Set exercise »
Report every line below that contains the string "each". Case counts.
##############################
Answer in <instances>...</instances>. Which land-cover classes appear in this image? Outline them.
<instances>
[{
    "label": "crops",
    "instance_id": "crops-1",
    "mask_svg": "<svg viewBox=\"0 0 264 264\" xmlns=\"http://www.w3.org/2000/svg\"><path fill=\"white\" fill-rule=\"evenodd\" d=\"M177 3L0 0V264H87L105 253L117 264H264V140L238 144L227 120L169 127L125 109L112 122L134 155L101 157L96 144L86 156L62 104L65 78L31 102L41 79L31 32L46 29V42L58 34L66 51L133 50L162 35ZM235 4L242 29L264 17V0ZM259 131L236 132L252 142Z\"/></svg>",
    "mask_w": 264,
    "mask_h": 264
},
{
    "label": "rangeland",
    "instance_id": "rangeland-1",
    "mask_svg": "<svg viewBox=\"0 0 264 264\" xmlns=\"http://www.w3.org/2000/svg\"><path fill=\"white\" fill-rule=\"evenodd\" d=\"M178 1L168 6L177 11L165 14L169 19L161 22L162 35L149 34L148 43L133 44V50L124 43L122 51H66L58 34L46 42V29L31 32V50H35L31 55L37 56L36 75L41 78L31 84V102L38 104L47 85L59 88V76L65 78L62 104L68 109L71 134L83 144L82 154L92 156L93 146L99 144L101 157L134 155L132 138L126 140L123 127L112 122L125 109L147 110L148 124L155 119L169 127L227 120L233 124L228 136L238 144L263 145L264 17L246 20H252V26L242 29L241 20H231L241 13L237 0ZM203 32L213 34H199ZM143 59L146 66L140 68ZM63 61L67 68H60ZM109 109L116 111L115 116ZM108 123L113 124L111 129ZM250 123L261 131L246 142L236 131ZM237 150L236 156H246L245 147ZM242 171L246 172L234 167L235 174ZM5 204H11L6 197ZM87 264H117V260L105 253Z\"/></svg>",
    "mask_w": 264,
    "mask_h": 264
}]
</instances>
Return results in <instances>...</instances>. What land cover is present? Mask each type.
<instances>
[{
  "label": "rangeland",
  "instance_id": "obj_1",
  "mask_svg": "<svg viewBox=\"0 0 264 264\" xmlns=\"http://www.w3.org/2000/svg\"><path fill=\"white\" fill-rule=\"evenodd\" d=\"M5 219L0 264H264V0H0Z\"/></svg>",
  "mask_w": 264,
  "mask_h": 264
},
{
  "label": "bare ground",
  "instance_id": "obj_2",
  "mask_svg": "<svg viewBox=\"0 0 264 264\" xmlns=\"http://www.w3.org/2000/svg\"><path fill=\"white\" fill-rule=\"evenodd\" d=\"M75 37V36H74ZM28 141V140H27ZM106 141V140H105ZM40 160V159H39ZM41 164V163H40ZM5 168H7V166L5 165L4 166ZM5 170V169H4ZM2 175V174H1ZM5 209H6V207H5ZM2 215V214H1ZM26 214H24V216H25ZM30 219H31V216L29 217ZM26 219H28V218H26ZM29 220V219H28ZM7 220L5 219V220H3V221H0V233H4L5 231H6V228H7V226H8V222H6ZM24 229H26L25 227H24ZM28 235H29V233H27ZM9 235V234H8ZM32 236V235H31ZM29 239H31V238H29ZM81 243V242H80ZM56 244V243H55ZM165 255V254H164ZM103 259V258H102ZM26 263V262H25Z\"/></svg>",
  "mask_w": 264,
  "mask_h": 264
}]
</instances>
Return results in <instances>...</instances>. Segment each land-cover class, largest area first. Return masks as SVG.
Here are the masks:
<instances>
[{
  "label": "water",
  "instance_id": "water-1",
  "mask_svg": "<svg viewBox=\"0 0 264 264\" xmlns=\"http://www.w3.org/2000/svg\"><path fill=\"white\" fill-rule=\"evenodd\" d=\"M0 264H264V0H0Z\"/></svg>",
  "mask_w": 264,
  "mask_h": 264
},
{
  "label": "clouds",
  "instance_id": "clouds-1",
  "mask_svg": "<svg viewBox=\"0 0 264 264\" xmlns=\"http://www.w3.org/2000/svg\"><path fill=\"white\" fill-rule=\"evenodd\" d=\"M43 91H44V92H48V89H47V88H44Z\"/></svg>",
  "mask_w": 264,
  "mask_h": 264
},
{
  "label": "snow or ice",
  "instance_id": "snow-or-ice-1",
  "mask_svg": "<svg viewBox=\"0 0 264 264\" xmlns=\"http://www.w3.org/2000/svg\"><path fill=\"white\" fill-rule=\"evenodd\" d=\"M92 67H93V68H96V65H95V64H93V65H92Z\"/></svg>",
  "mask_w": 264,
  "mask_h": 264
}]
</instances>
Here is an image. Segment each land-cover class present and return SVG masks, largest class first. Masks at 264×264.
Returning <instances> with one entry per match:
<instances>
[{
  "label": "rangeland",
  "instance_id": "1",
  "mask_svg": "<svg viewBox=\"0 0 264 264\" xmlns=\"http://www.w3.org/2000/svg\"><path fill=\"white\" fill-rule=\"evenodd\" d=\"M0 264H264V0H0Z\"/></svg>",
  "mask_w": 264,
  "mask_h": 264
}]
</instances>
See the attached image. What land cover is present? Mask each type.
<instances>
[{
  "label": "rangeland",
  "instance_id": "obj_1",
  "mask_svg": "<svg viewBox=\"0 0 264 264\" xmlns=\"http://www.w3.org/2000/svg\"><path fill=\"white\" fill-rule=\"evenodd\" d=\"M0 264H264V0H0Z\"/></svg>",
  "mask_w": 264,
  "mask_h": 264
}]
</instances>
##############################
Reply »
Return results in <instances>...</instances>. What land cover is present? Mask each type.
Return results in <instances>...</instances>. Segment each land-cover class, largest area first. Return masks as SVG.
Here is an image. Segment each land-cover class present and return SVG masks, largest class first. Masks at 264×264.
See the attached image. What land cover is present? Mask each type.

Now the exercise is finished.